The giant troll in Issaquah is now open to the public. I had the privilege of attending the opening ceremony while watching the artist and volunteers cast the finishing touches on the sculpture. Nestled in a forest in the lowlands of the Issaquah Alps and on the Rainier Trail, this newest troll is named “Jakob 2 Trees.”
Six giant troll sculptures are making their way to the Pacific Northwest, courtesy of Danish artist Thomas Dambo and The Way of the Bird King project (I call it The Giant Troll Adventure). Trolls have already been revealed in Portland, Bainbridge Island and West Seattle, with the most recent addition in Issaquah. The last two trolls (on Vashon Island and in Ballard) will be completed in the coming weeks.
Inspiration behind each troll
A Scandinavian fairytale inspires each troll in The Way of The Bird King project, and the designs of individual trolls are influenced by the environments in which they are constructed. The sculptures are built with recycled and found materials, emphasizing sustainability and environmentalism. The trolls are a beautiful example of art and nature coexisting in harmony.

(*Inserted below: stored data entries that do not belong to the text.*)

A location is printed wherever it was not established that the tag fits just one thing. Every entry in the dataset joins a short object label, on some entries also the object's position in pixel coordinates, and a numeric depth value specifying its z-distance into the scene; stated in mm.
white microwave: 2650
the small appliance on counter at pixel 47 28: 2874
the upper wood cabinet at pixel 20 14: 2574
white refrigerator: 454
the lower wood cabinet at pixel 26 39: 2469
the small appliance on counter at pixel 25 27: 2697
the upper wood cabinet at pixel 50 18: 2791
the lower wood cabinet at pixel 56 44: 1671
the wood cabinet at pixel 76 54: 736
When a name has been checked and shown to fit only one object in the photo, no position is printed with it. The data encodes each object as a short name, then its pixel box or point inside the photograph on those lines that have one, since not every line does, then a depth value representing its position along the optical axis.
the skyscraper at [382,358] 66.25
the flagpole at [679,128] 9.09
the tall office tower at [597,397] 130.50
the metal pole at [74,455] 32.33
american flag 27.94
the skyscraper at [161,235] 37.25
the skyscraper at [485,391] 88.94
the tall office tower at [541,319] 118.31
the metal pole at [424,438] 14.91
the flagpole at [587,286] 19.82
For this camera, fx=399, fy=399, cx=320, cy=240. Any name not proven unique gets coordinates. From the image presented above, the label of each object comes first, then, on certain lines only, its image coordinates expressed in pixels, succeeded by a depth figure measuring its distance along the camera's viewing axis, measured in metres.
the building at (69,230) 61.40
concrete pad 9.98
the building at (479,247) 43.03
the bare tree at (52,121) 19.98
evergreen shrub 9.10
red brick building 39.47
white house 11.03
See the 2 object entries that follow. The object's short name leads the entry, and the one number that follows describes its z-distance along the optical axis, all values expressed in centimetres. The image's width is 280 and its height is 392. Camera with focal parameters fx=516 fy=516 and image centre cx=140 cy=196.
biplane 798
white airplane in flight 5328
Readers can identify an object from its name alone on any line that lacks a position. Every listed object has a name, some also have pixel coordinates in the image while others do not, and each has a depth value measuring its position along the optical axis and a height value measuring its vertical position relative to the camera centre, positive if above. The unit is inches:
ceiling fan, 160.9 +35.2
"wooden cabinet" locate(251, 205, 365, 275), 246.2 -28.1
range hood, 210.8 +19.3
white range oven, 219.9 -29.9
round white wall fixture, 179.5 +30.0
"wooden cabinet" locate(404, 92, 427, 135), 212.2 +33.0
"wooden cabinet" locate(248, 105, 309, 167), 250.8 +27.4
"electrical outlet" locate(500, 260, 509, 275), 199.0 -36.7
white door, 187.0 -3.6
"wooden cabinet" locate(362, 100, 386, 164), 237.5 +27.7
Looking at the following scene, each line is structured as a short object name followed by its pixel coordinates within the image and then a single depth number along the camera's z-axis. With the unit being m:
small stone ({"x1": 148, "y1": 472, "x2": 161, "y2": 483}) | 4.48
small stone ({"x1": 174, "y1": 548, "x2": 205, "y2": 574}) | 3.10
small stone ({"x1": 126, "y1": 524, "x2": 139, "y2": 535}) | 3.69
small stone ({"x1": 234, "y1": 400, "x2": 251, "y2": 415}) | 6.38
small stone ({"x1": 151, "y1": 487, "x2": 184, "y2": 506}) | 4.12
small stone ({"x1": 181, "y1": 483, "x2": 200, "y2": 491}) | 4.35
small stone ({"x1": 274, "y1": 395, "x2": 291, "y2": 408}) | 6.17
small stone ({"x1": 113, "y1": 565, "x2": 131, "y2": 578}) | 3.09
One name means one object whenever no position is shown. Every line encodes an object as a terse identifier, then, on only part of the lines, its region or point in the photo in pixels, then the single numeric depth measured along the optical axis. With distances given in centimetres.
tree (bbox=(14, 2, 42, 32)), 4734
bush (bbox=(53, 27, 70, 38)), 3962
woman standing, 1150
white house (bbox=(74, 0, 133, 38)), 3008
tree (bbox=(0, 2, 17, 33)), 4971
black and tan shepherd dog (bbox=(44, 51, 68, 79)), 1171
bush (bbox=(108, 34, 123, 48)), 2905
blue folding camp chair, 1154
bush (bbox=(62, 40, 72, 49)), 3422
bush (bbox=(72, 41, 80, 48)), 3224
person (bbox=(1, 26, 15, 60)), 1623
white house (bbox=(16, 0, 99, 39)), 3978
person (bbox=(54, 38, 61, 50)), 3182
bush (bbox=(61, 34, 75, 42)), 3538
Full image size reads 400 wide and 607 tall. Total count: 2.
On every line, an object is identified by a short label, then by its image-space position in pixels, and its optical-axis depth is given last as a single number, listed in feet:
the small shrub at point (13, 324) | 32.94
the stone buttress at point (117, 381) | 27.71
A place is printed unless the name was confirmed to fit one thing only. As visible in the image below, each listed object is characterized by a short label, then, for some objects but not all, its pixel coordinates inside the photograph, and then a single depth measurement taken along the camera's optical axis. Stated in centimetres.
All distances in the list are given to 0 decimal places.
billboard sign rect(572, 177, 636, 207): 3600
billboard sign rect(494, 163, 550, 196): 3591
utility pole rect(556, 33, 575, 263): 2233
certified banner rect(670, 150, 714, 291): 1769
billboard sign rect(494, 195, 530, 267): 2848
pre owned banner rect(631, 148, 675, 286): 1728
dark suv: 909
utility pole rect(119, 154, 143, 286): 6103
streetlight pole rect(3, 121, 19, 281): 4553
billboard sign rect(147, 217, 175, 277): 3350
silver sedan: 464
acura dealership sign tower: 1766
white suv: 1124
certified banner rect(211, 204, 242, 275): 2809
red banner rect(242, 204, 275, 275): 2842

Connections to the Coast Salish
Jakob 2 Trees has connections to the native Coast Salish people as well.
At the opening ceremony, a member of the local Snoqualmie Tribe shared with visitors about the connection between art and nature, as well as the collaboration between the artist and the Snoqualmie Tribe, pointing out that his niece hand-wove the 21-foot-long section of cedar that adorns Jakob’s wrist and hair.
The giant troll in Issaquah: Where is it?
Finding each of Dambo’s giant trolls is an adventure; exact locations are a public secret. When you’re ready to find Jakob 2 Trees, park near the Issaquah Community Center (there is plenty of free parking in the parking lots) and head out on the adjacent Rainier Trail (Hint: Look for a tower of whimsical, colorful birdhouses as a wayfinder to know you’re on the right path!). The troll is a short two-minute walk from the community center along the trail.
Finding the giant troll in Issaquah and on the Rainier trail
Stretching about 2.5 miles from end to end, Rainier Trail is fully paved and ADA-accessible–bring bikes or scooters to explore more of the trail during your troll-hunting adventure! Leashed dogs are welcome on Rainier Trail; there is even a dog park down the trail from the community center.
If anyone needs a mid-troll-hunt potty break, public restrooms are inside the Issaquah Community Center (open Monday-Friday 7:00 a.m.-9:00 p.m. and Saturdays from 8:00 a.m.-4:00 p.m., closed on Labor Day weekend). There’s also a port-o-potty near the community center if you arrive outside their operating hours.
Find the giant troll in Issaquah, then stay awhile
With so many amazing places to explore, allow some extra time in your schedule to discover more of Issaquah while you’re in the area.
Stop by the Issaquah Salmon Hatchery for a dose of wildlife and to view one of nature’s most miraculous migrations. Although the hatchery is open to the public year-round, autumn is the most active salmon viewing time. Throughout September and October, visitors can view thousands of native salmon returning to their waters of origin. Free public hatchery tours are available daily during the busy autumn months (More information on tours can be found on the fish hatchery FAQ page).
Yummy treats and park play
If you work up an appetite on your adventure, stop by Boehm’s Candies and Chocolates –a local favorite for over 80 years–for a sweet treat. Inspired by a Swiss Chateau, this confectionary factory and shop offers hand-made chocolates, truffles, fudge, caramels, and more (I hear trolls LOVE chocolate…). They also offer a self-guided tour to learn more about the chocolate-making process while you’re there.
After you emerge from your chocolate coma, head down the street to Sunset Beach at Lake Sammamish State Park (Discover Pass required for parking). The enormous sea-inspired playground has something to entertain every age of explorer: swings, slides, ziplines and even musical instruments. Next to the playground is a large sandy beach where kids can dig, build sand creations and splash in the freshwater of Lake Sammamish. Keep your eye out for the resident bald eagles that make their homes along the lakeshore.